Each entry in a data segment is four bytes long. The entire first segment is four bytes long and contains the 2's complement representation of the number 60. It's a constant data segment and so memory write operations will fail at runtime.

The second segment is twelve byte long and consists of the address of the MyClass.Start function, followed by the address of the MyClass.Finish function, followed by the 2's complement representation of the number -1. This is a variable data segment and can be written to at runtime.

The two data labels, MinutesPerHour and MyClass.FunctionTable, can be used in other places in the program.

All values (integers and addresses) are four bytes long.

Functions.
The syntax for a function definition is:

func FunctionLabel(params...)
body...

Each line of the body of a function is one of:
- code label: Label:
- assignment: Location = Value
- branch: if Value goto CodeAddress
- goto: goto CodeAddress
- function call: call FunctionAddress (Args...)
- function return: ret Value
- call to built-in operation: OpName (Args...)

Assignment.
There are three distinct types of assignment. The first is variable assignment:

Var = Value
Here, Value is either an integer literal, a string literal, a variable name, or a label reference :Label.

For example:
a = 12              Store the integer literal 12 into variable a.
a = "abc"           Store the string abc into variable a.
a = sum             Copy the value in variable sum into variable a.
a = :Factorial      Store the address of the label Factorial into variable a.

For your homework, strings are only allowed as arguments to the Error built-in that we consider below.

The next two types of assignment are memory load and memory store. Memory operations always operate on 4-byte quantities and memory addresses must be 4-byte aligned.

Var = MemoryReference
MemoryReference = Value

A memory reference consists of a base address, which is either a label reference or a register, followed by an integer offset (either positive or negative).
[:MyArray+4] refers to the address 4 bytes past the MyArray label.
[x-4] refers to the address 4 bytes before the address stored in variable x.

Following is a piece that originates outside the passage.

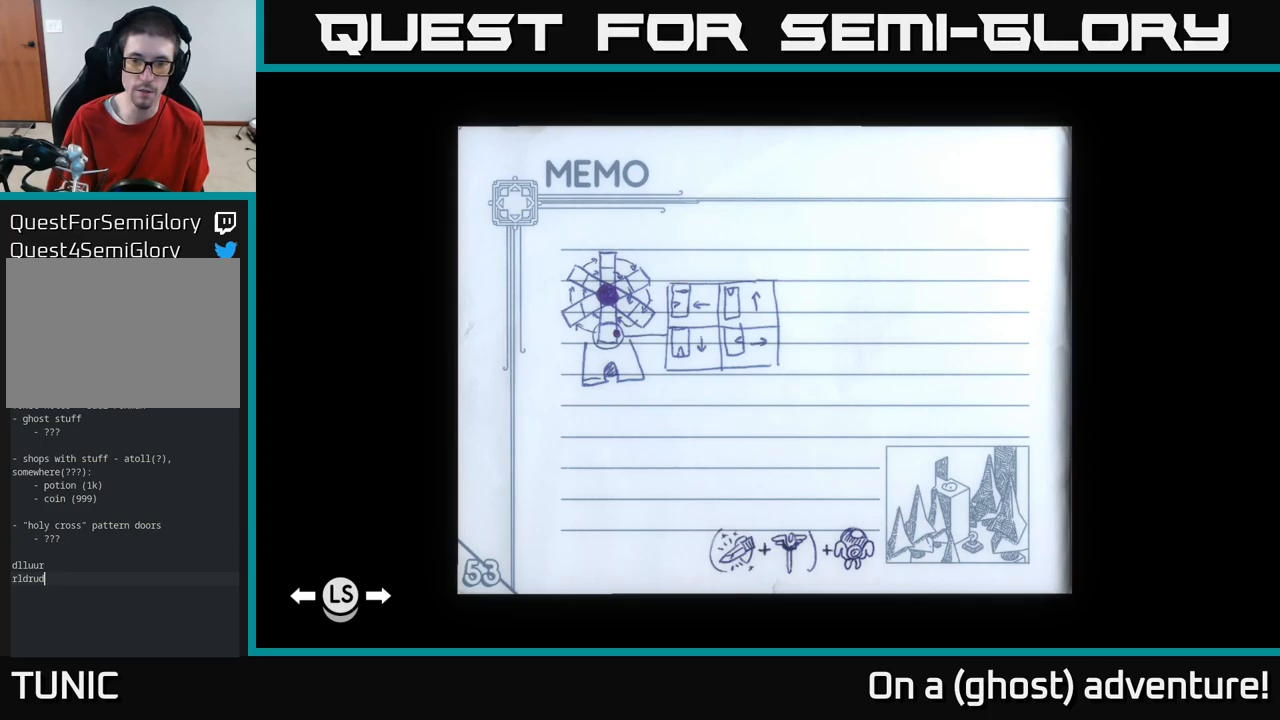
{"buttons": [], "left_stick": "center", "right_stick": "center", "events": []}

Some memory load and store examples:
x = [:FunctionTable+8]
[:GlobalCounter] = 15
[array-4] = length

Branch
There are two variants of the branch instruction:

if Value goto :CodeLabel
if0 Value goto :CodeLabel

The if jumps to CodeLabel if Value is non-zero and falls through to the next instruction otherwise. The if0 does the opposite, jumping to the specified label if Value is zero.

Goto
The goto instruction is an unconditional jump to the specified target.

goto :CodeLabel

In addition to jumping to fixed labels, the goto instruction can also jump to a computed address read in from a variable.

goto Var

For this phase, goto can only refer to code labels.

Function Call
Var = call :FunctionLabel (Args...)

The assignment Var = is optional. The arguements list Args... is a whitespace-separated list of value entries (either integer literals, variables, or label references). The return value of the function is stored in the Var variable.

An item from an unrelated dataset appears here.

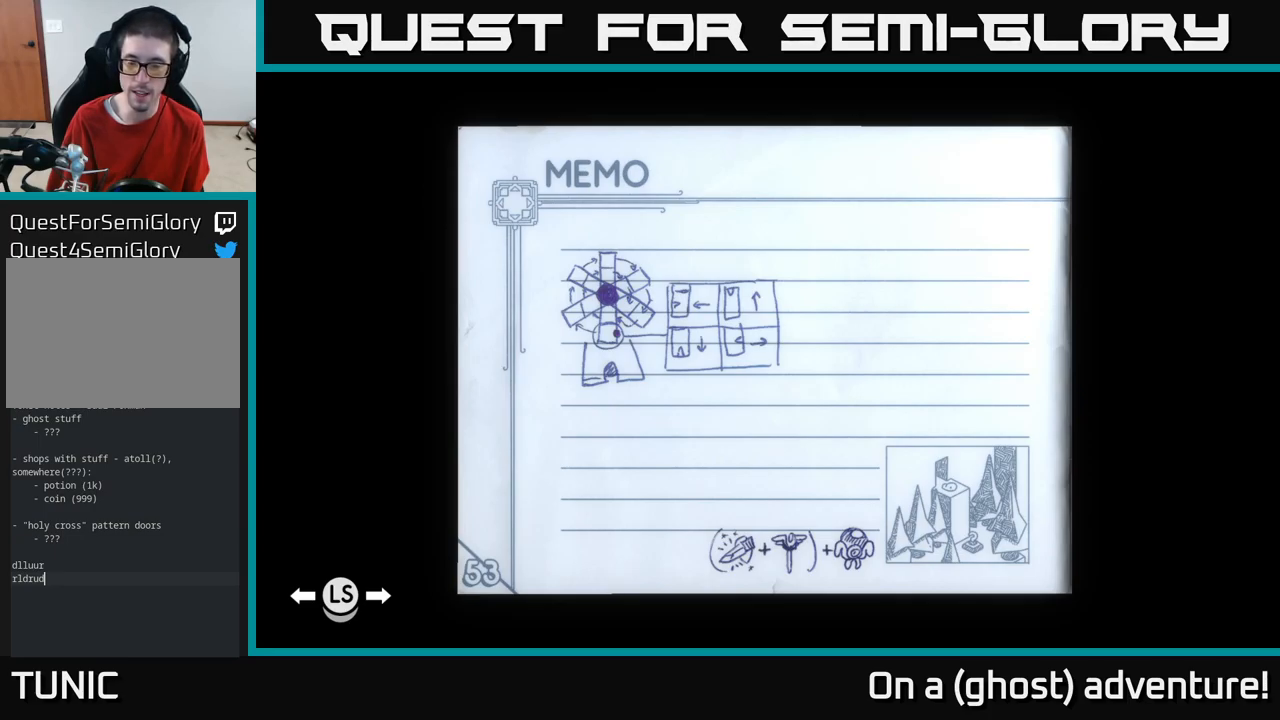
{"buttons": [], "left_stick": "center", "right_stick": "center", "events": []}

Like goto, call can also use a function address loaded from a variable:

Var = call Var (Args...)

Function Return
The ret instruction returns from a function. The return value is optional.

ret Value
ret

Built-In Operations
In addition to the core language, the Vapor interpreter also supports a set of built-in operations for arithmetic, memory allocation, and displaying output.

Basic arithmetic: Add, Sub, Mul, Div, Rem, MulS, DivS, RemS, ShiftL, ShiftR, ShiftLA. The "-S" variants operate on signed integers.

a = Add(a b)

Comparison: Eq, Ne, Lt, Le, LtS, LeS. The "-S" variants operate on signed integers.

Bitwise boolean operators: And, Or, Not.

HeapAlloc and HeapAllocZ take an integer - the number of bytes of memory to allocate - and returns the address of newly-allocated memory. The "-Z" variant also initalizes the memory to all zero.

a = HeapAlloc(20)

Output: PrintInt and PrintIntS print out unsigned and signed integers, respectively. PrintString prints out strings. These do not return a value.

PrintInt(13)
s = "Hello"
PrintString(s)

Error is for abnormal program termination (for errors like null pointer deferences, etc). It takes a string message to display to the user.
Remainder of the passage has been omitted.